Text under study:

= Beginning of Section =

Particularly, a drive device 63 which will be described later driving the dog clutch mechanism 40 is constituted of a hydraulic drive device driven by a hydraulic cylinder, and this hydraulic cylinder is disposed in the transmission chamber 37.

With further reference to FIG. 9, the drive shaft input shaft 22A is inserted from above into a substantially center part in a left and right direction near a front side of the transmission chamber 37, and supported rotatably at its lower end on the upper case 34 indirectly via a bearing 41 (which hereinafter means a tapered roller bearing unless otherwise mentioned). At a position immediately below the drive shaft input shaft 22A, the drive shaft output shaft 22B is supported rotatably at its upper end on the lower case 35 indirectly via a bearing 42. Further, the counter shaft 38 is supported rotatably at its upper and lower ends on the upper case 34 and the lower case 35, respectively, via bearings 43, 44.

The gear train 39 includes a main drive gear 45 provided integrally rotatably on the drive shaft input shaft 22A, a main driven gear 46 axially supported rotatably on the drive shaft output shaft 22B, a counter driven gear 47 meshing with the main drive gear 45 and provided integrally rotatably on the counter shaft 38, and a counter drive gear 48 provided integrally rotatably on the counter shaft 38 and meshing with the main driven gear 46.

A spline (male) 49 formed in the lower end of the drive shaft input shaft 22A and a spline (female) 50 formed in a boss part of the main drive gear 45 engage with each other, by which the drive shaft input shaft 22A and the main drive gear 45 are coupled integrally rotatably. Further, a spacer 51 is interposed between the counter driven gear 47 and the counter drive gear 48, restricting an interval between both the gears, that is, a vertical direction position. Splines (male) 52 are formed in the portions corresponding to the counter driven gear 47 and the counter drive gear 48 of the counter shaft 38, splines (female) 53, 54 are formed in the counter driven gear 47 and the counter drive gear 48, respectively, and these splines 52 and 53, 54 engage with each other, by which the counter shaft 38 and the counter driven gear 47 or the counter drive gear 48 are coupled integrally rotatably. Accordingly, the gear train 39 constituted of the main drive gear 45, the counter driven gear 47, the counter drive gear 48, and the main driven gear 46 is retained in a constantly connected state.

A hollow idle shaft 55 is externally fitted to the upper end of the drive shaft output shaft 22B, and in this case a spline (male) 56 formed in the drive shaft output shaft 22B and a spline (female) 57 formed in the idle shaft 55 engage with each other, by which the drive shaft output shaft 22B and the idle shaft 55 are coupled integrally rotatably. Further, a bearing (needle bearing) 59 is fitted between an inner sleeve 58 externally fitted to the idle shaft 55 and the main driven gear 46, and the main driven gear 46 is rotatable in relation with the drive shaft output shaft 22B. Note that a bearing 42A is fitted between an upper end of the idle shaft 55 and the main drive gear 45.

Each gear of the gear train 39 is constituted of a helical gear. In this case, a helix angle of the helical gear is set so that a thrust reactive force operating on the mutually engaged main drive gear 45 and counter driven gear 47 and a thrust reactive force operating on the mutually engaged main driven gear 46 and counter drive gear 48 counter each other.

= End of Section =

Bounding boxes with keypoints:
= Beginning of Section =

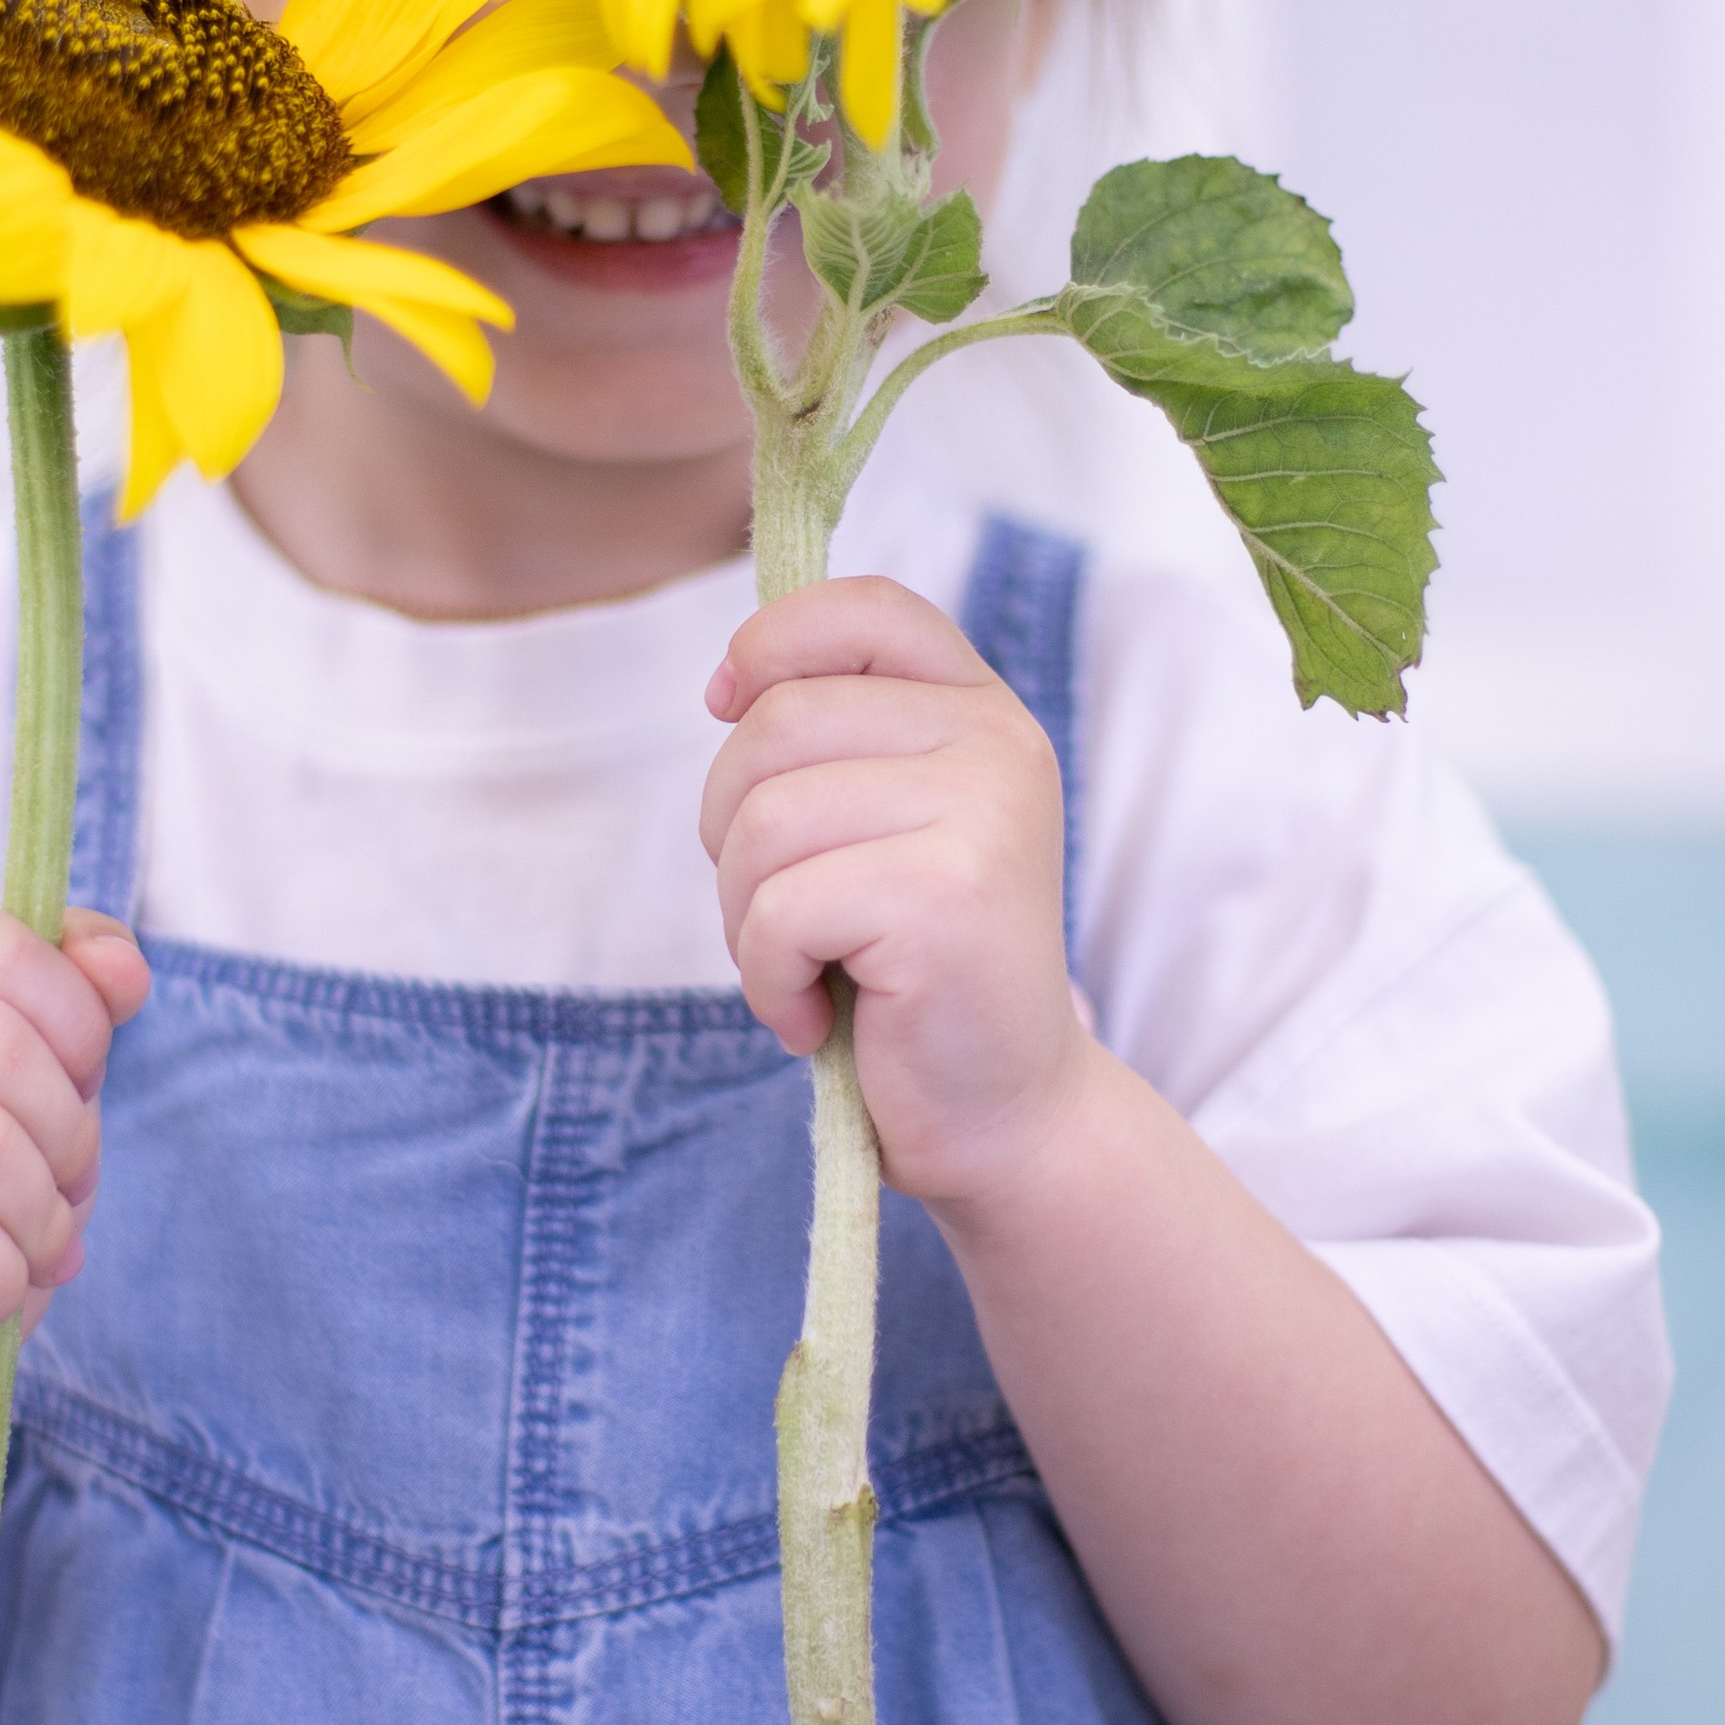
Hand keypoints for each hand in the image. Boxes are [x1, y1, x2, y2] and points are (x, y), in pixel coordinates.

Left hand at [701, 578, 1087, 1208]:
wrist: (1001, 1116)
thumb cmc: (911, 974)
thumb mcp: (882, 827)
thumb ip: (836, 741)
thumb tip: (727, 681)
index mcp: (981, 711)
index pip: (865, 609)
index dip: (769, 642)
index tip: (724, 703)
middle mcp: (997, 743)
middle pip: (776, 723)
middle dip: (731, 828)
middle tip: (783, 914)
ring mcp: (982, 814)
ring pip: (763, 820)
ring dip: (747, 917)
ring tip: (807, 969)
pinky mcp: (947, 896)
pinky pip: (778, 910)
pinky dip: (767, 978)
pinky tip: (818, 1015)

= End of Section =

Required action: From the transmission text, pull out the passage starting at "The gear train 39 includes" and ending at "driven gear 46.". The entries aren't needed for anything here.

Task solution:
The gear train 39 includes a main drive gear 45 provided integrally rotatably on the drive shaft input shaft 22A, a main driven gear 46 axially supported rotatably on the drive shaft output shaft 22B, a counter driven gear 47 meshing with the main drive gear 45 and provided integrally rotatably on the counter shaft 38, and a counter drive gear 48 provided integrally rotatably on the counter shaft 38 and meshing with the main driven gear 46.